April 11, 2001 -- Those who try marijuana (and inhale) know that smoking it can bring on an acute snack attack known as "the munchies." Scientists from Italy, the U.S. and Japan now say that pot may stimulate the appetite by interacting in the brain with a key hunger-controlling hormone.
The discovery suggests that in mice and probably in humans, the appetite-regulating hormone leptin, which is produced by fat cells, may suppress hunger by controlling brain levels of cannabinoids, naturally occurring substances that are also found in marijuana.
The research also indicates that cannabinoids and other substances controlled by leptin may contribute to overeating in some people who are obese, say George Kunos, PhD and colleagues in the April 10 issue of the journal Nature.
"The potential therapeutic implications are obvious, and that is that in obesity, where reducing food intake and appetite is a primary goal, one could think of blocking [a cannabinoid docking-site in the brain] as one means to achieve that," says Kunos, scientific director at the National Institute on Alcohol Abuse and Alcoholism.
Researchers have long known that cannabinoids stimulate appetite.
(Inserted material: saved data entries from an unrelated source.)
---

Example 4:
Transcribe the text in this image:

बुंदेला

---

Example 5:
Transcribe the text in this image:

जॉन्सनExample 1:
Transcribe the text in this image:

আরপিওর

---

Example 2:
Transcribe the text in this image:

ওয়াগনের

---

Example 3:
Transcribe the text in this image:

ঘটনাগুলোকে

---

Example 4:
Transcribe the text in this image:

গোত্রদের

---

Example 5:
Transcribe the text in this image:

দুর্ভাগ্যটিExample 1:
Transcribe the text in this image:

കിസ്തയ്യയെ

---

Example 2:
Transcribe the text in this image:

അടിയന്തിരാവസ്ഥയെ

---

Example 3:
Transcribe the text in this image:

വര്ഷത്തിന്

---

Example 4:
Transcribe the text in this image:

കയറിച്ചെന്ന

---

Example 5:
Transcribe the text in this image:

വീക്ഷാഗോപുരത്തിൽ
In fact, doctors use a cannabinoid chemical derived from marijuana, called THC, to help maintain appetite and weight in people with advanced AIDS and other body-wasting diseases.
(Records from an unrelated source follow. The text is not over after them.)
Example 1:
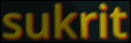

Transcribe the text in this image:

sukrit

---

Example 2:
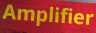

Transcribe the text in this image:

Amplifier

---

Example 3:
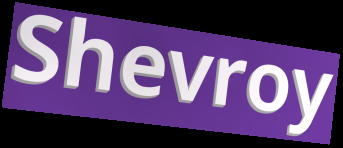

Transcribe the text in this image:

Shevroy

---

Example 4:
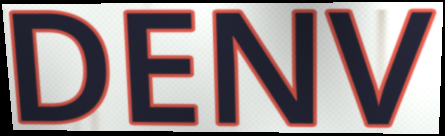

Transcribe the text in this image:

DENV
Leptin is a hormone produced by fat cells that has been shown to both reduce food intake and increase energy use by the body by acting on a part of the brain known as the hypothalamus.
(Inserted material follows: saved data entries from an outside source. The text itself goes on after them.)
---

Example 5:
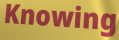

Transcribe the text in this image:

Knowing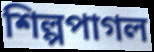
শিল্পপাগল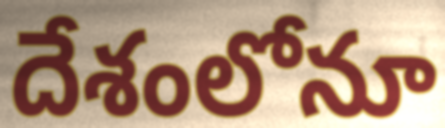
దేశంలోనూ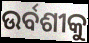
ଉର୍ବଶୀକୁ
To determine whether there might be an interplay between leptin and cannabinoids in the brain, Kunos and colleagues studied mice that had been specially bred to be missing a gene for a brain receptor for cannabinoid molecules. When the mice were given food after an 18-hour fast, they ate less food than did their littermates without the missing gene. In addition, when the mice were given a drug that blocks the action of the receptor, it suppressed the appetite of the normal mice but not of those with the missing receptor gene.